TASK DATA:

=== Section Start ===

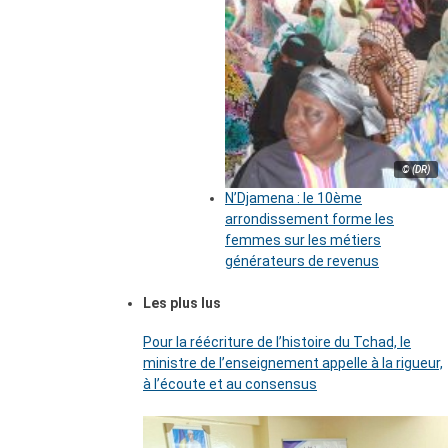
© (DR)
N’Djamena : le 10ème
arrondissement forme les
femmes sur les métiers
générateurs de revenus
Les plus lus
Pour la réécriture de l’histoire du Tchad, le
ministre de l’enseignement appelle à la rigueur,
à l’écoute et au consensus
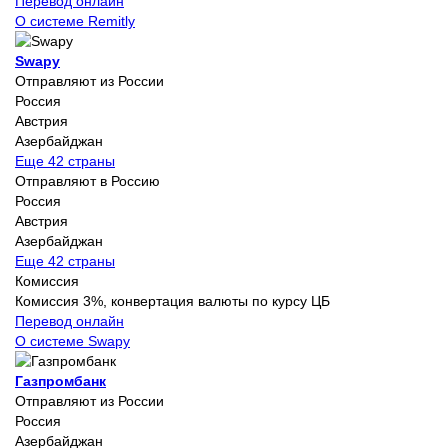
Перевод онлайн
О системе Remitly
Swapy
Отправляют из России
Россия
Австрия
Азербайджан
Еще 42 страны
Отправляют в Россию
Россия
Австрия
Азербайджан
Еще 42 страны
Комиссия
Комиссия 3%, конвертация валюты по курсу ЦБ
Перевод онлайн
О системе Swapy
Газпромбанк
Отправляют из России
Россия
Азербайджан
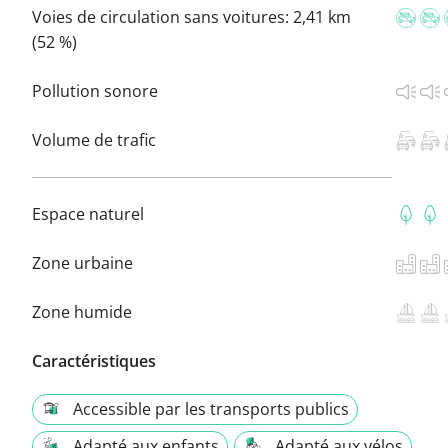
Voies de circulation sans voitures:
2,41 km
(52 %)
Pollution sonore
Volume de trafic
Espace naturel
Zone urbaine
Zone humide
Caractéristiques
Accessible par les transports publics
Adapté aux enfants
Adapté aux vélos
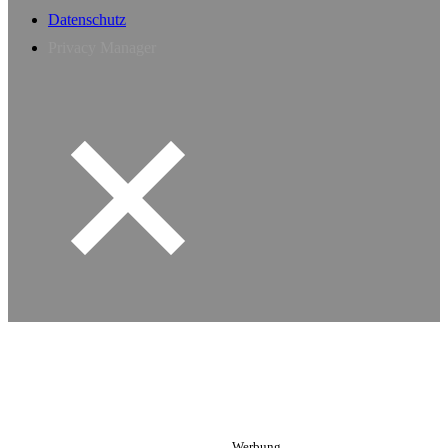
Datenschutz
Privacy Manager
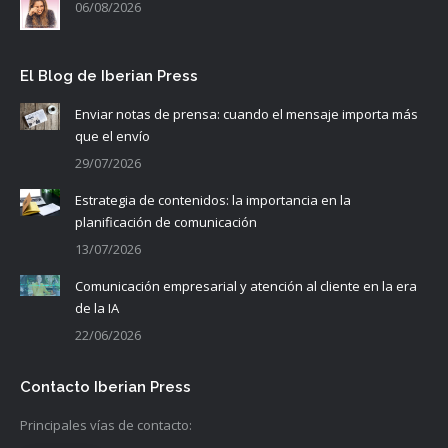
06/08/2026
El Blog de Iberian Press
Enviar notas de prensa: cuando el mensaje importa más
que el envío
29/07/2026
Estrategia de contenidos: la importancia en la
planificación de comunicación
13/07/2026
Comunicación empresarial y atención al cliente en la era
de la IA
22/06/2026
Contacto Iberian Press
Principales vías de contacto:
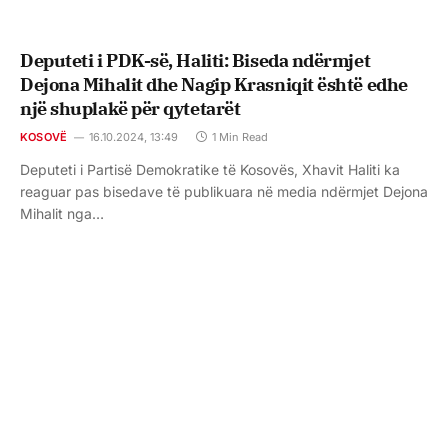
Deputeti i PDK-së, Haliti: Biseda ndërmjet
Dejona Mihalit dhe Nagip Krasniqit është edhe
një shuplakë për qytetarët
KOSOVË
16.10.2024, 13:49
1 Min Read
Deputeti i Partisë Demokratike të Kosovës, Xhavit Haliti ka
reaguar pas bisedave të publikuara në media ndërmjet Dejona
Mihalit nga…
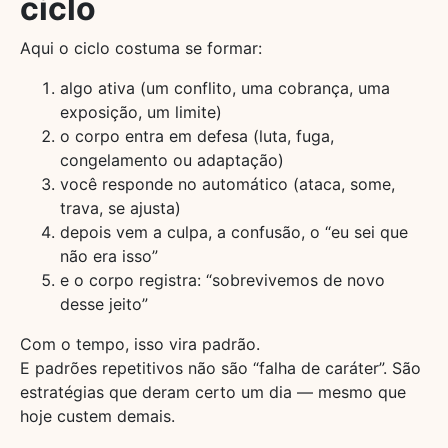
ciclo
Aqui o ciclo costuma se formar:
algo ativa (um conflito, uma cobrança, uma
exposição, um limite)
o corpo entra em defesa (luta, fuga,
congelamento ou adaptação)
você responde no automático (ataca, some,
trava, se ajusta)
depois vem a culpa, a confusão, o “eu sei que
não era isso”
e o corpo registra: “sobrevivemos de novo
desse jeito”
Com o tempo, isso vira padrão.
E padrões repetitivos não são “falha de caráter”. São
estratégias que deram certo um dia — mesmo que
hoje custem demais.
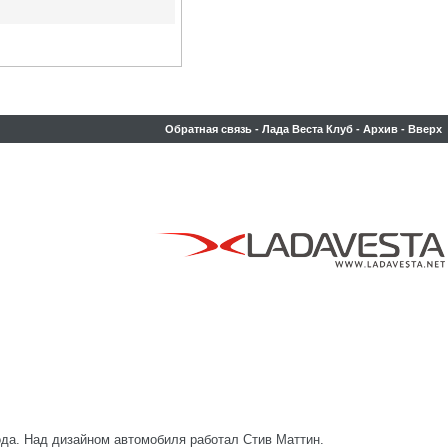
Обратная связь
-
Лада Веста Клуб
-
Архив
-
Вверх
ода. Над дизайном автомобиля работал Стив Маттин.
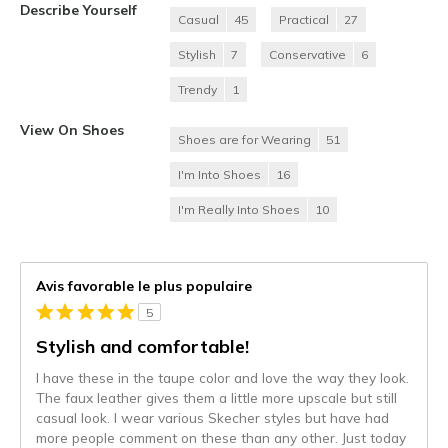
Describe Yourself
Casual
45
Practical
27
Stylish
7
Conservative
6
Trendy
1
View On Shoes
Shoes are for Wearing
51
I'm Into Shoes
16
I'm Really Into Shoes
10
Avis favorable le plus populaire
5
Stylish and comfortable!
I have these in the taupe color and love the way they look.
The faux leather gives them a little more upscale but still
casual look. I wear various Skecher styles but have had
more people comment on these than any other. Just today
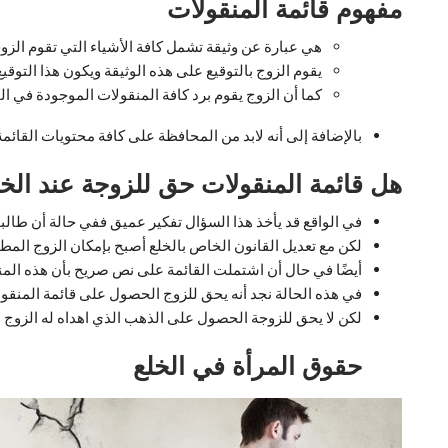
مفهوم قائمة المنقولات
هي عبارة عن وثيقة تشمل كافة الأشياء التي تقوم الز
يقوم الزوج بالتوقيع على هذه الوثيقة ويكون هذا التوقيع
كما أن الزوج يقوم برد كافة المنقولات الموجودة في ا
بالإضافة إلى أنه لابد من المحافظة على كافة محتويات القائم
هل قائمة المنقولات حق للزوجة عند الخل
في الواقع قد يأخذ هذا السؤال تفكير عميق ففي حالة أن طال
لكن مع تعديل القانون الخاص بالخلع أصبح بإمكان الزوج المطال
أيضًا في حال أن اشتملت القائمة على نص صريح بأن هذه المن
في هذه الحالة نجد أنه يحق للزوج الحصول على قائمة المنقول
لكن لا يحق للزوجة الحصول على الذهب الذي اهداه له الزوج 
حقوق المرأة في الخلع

=== Section End ===

WHAT YOU HAVE TO DO:
Write out all the text in the data above, line for line and unchanged, and leave the pictures out of your answer.

EXERCISE SOLUTION:
© (DR)
N’Djamena : le 10ème
arrondissement forme les
femmes sur les métiers
générateurs de revenus
Les plus lus
Pour la réécriture de l’histoire du Tchad, le
ministre de l’enseignement appelle à la rigueur,
à l’écoute et au consensus
Перевод онлайн
О системе Remitly
Swapy
Отправляют из России
Россия
Австрия
Азербайджан
Еще 42 страны
Отправляют в Россию
Россия
Австрия
Азербайджан
Еще 42 страны
Комиссия
Комиссия 3%, конвертация валюты по курсу ЦБ
Перевод онлайн
О системе Swapy
Газпромбанк
Отправляют из России
Россия
Азербайджан
Voies de circulation sans voitures:
2,41 km
(52 %)
Pollution sonore
Volume de trafic
Espace naturel
Zone urbaine
Zone humide
Caractéristiques
Accessible par les transports publics
Adapté aux enfants
Adapté aux vélos
Datenschutz
Privacy Manager
06/08/2026
El Blog de Iberian Press
Enviar notas de prensa: cuando el mensaje importa más
que el envío
29/07/2026
Estrategia de contenidos: la importancia en la
planificación de comunicación
13/07/2026
Comunicación empresarial y atención al cliente en la era
de la IA
22/06/2026
Contacto Iberian Press
Principales vías de contacto:
Deputeti i PDK-së, Haliti: Biseda ndërmjet
Dejona Mihalit dhe Nagip Krasniqit është edhe
një shuplakë për qytetarët
KOSOVË
16.10.2024, 13:49
1 Min Read
Deputeti i Partisë Demokratike të Kosovës, Xhavit Haliti ka
reaguar pas bisedave të publikuara në media ndërmjet Dejona
Mihalit nga…
ciclo
Aqui o ciclo costuma se formar:
algo ativa (um conflito, uma cobrança, uma
exposição, um limite)
o corpo entra em defesa (luta, fuga,
congelamento ou adaptação)
você responde no automático (ataca, some,
trava, se ajusta)
depois vem a culpa, a confusão, o “eu sei que
não era isso”
e o corpo registra: “sobrevivemos de novo
desse jeito”
Com o tempo, isso vira padrão.
E padrões repetitivos não são “falha de caráter”. São
estratégias que deram certo um dia — mesmo que
hoje custem demais.
Обратная связь
-
Лада Веста Клуб
-
Архив
-
Вверх
ода. Над дизайном автомобиля работал Стив Маттин.
Describe Yourself
Casual
45
Practical
27
Stylish
7
Conservative
6
Trendy
1
View On Shoes
Shoes are for Wearing
51
I'm Into Shoes
16
I'm Really Into Shoes
10
Avis favorable le plus populaire
5
Stylish and comfortable!
I have these in the taupe color and love the way they look.
The faux leather gives them a little more upscale but still
casual look. I wear various Skecher styles but have had
more people comment on these than any other. Just today
مفهوم قائمة المنقولات
هي عبارة عن وثيقة تشمل كافة الأشياء التي تقوم الز
يقوم الزوج بالتوقيع على هذه الوثيقة ويكون هذا التوقيع
كما أن الزوج يقوم برد كافة المنقولات الموجودة في ا
بالإضافة إلى أنه لابد من المحافظة على كافة محتويات القائم
هل قائمة المنقولات حق للزوجة عند الخل
في الواقع قد يأخذ هذا السؤال تفكير عميق ففي حالة أن طال
لكن مع تعديل القانون الخاص بالخلع أصبح بإمكان الزوج المطال
أيضًا في حال أن اشتملت القائمة على نص صريح بأن هذه المن
في هذه الحالة نجد أنه يحق للزوج الحصول على قائمة المنقول
لكن لا يحق للزوجة الحصول على الذهب الذي اهداه له الزوج 
حقوق المرأة في الخلع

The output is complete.